Ever heard of MetaData? Wikipedia describes it best:
Metadata (meta data, or sometimes metainformation) is “data about data”, of any sort in any media.
So I hear you thinking: who cares? Well, for starters: you should.
MetaData contains a lot more information than “data about data”. Documents such as .PDF, .DOC, .XLS, .PPT, … contain information such as
- Revision history of files (in case of Word documents)
- Usernames of the person creating/editing the file
- Paths to where the file was/is located
- Software version used (Word 5.0, Word 10.0, …)
- Public network shares
- …
If you’re still saying “so what?", ask yourself the following question: should this data really be public? Should everyone really know my username to my computer? Or everyone who contributed to a certain file? Or where I saved it, and what software I used?
If I were a malicious person, I could use that information for a targetted attack: I can send you a phishing e-mail, with the name of some of your colleagues in it, or one of those names as the FROM-address, so it looks legitimate. I could use that software version number to attach a very specific software exploit, so I can gain control over your system. I can use your username to brute-force your password.

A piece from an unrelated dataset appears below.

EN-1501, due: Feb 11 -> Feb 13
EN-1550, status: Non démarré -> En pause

See a trend there? The MetaData is giving out a lot of info that can be abused, and there are plenty of ways to get it. Consider our good friend Google for a second, they have some very nifty filters you can use in order to search efficiently. Ever searched for the string “site:microsoft.com filetype:doc"? It gives you a list of all .DOC files, found on the microsoft.com site.

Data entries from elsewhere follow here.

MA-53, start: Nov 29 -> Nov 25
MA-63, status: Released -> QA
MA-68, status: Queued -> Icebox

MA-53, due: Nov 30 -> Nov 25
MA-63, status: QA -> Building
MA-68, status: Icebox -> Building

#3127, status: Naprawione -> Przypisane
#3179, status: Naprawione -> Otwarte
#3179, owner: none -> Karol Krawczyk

Guess what information is in those files?
Revision info, for everyone who worked on a file:
revision history – Revision #7: Author ‘benjaxxx’ worked on "
revision history – Revision #6: Author ‘waly xxx’ worked on "
revision history – Revision #5: Author ‘Steve xxx’ worked on "
revision history – Revision #4: Author ‘waly xxx’ worked on "
revision history – Revision #3: Author ‘waly xxx’ worked on "
revision history – Revision #2: Author ‘waly xxx’ worked on "
revision history – Revision #1: Author ‘waly xxx’ worked on "
revision history – Revision #0: Author ‘waly xxx’ worked on "
Paths used in that computer:
H:\SQL\SQL70_sp2\Langs\Spanish\updated_Readme_Localised\test\
\MULTIMED-SERVER\WWWROOT\Peru\ftpfiles\
C:\WINDOWS\TEMP\
\Dolphin\adcu\IDEAS\
And the list goes on!
By using publicly available information, I can get enough information to get an idea of the internal layout of a company. And I haven’t even set foot inside it yet. Tools such as Metagoofil simplify the act of getting this information, by searching Google for you – and extracting the metadata.
H:\SQL\SQL70_sp2\Langs\Spanish\updated_Readme_Localised\test\ \\MULTIMED-SERVER\WWWROOT\Peru\ftpfiles\ C:\WINDOWS\TEMP\ \\Dolphin\adcu\IDEAS\